Speeding tickets and solar street lamps
A marvellous piece of on-the-ground reporting from Michael Totten on patrol in the Adhamiyah district of Baghdad.
We’ve already oppressed these people enough. They have a night culture in the summer, so if they aren’t military aged males driving cars we leave them alone. We were very heavy-handed in 2003. Now we’re trying to move forward together. At least 90 percent of them are normal fun-loving people.”
And speaking of 'oppressive', there are lots of walls in Baghdad.
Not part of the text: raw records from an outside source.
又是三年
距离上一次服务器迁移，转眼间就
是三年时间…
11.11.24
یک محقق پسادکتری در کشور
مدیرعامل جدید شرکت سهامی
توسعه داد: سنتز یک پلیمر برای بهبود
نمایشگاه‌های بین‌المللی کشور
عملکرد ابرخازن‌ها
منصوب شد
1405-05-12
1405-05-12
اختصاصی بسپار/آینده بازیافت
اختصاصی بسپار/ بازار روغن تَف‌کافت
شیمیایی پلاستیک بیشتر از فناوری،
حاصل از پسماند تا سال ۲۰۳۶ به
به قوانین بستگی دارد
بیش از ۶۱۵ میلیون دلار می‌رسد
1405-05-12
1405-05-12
In another part of Graya’at is an area called the Fish Market. Gates were installed at each entrance so terrorists can’t drive car bombs inside. The people here are extraordinarily grateful for this. Businesses, not cars, are booming now at the market. Residents feel free and safe enough to go out.
The walls only stop cars, not pedestrians.
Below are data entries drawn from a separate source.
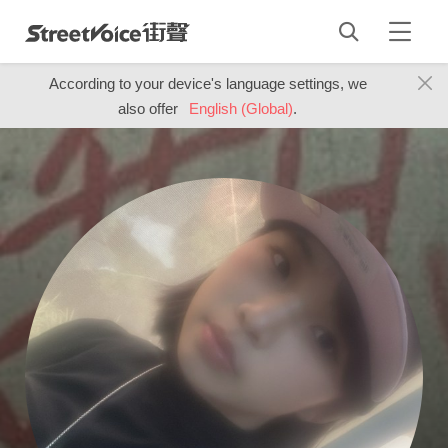
According to your device's language settings, we
also offer
English (Global)
.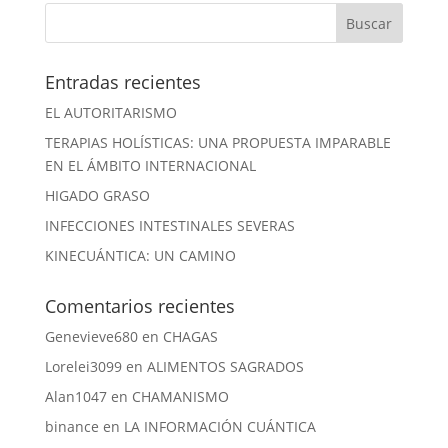
Entradas recientes
EL AUTORITARISMO
TERAPIAS HOLÍSTICAS: UNA PROPUESTA IMPARABLE
EN EL ÁMBITO INTERNACIONAL
HIGADO GRASO
INFECCIONES INTESTINALES SEVERAS
KINECUÁNTICA: UN CAMINO
Comentarios recientes
Genevieve680
en
CHAGAS
Lorelei3099
en
ALIMENTOS SAGRADOS
Alan1047
en
CHAMANISMO
binance
en
LA INFORMACIÓN CUÁNTICA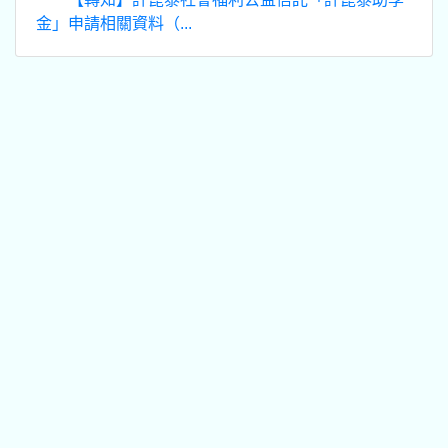
金」申請相關資料（...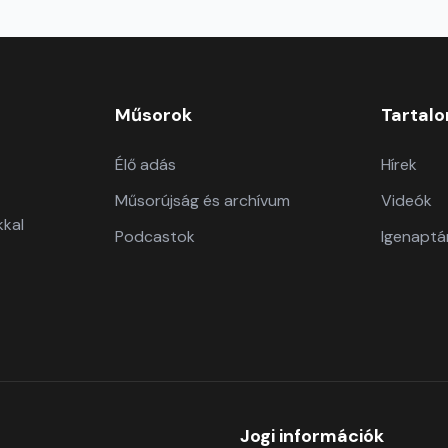
Műsorok
Tartal
Élő adás
Hírek
Műsorújság és archívum
Videók
kkal
Podcastok
Igenaptá
Jogi információk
“Most of what we’re doing doesn’t get reported in the media,” he said. “We’re not fighting a war here anymore, not in this area. We’ve moved way beyond that stage. We built a soccer field for the kids, bought all kinds of equipment, bought them school books and even chalk. Soon we’re installing 1,500 solar street lamps so they have light at night and can take some of the load off the power grid. The media only covers the gruesome stuff. We go to the sheiks and say hey man, what kind of projects do you want in this area? They give us a list and we submit the paperwork. When the projects get approved, we give them the money and help them buy stuff.”
In fact, it's gone so quiet that someone is getting bored.
“Man, this is boring,” one of them [the 82nd Airborne] said to me later. “I’m an adrenaline junky. There’s no fight here. It won’t surprise me if we start handing out speeding tickets.”